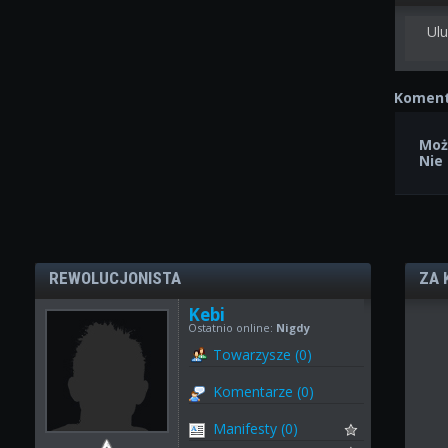
Ulu
Koment
Moż
Nie
REWOLUCJONISTA
ZA 
Kebi
Ostatnio online:
Nigdy
Towarzysze (0)
Komentarze (0)
Manifesty (0)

*Required work:*
Write out the entries above verbatim; the pictures do not belong in your copy.

*Task response:*
Ulu
Koment
Moż
Nie
REWOLUCJONISTA
ZA 
Kebi
Ostatnio online:
Nigdy
Towarzysze (0)
Komentarze (0)
Manifesty (0)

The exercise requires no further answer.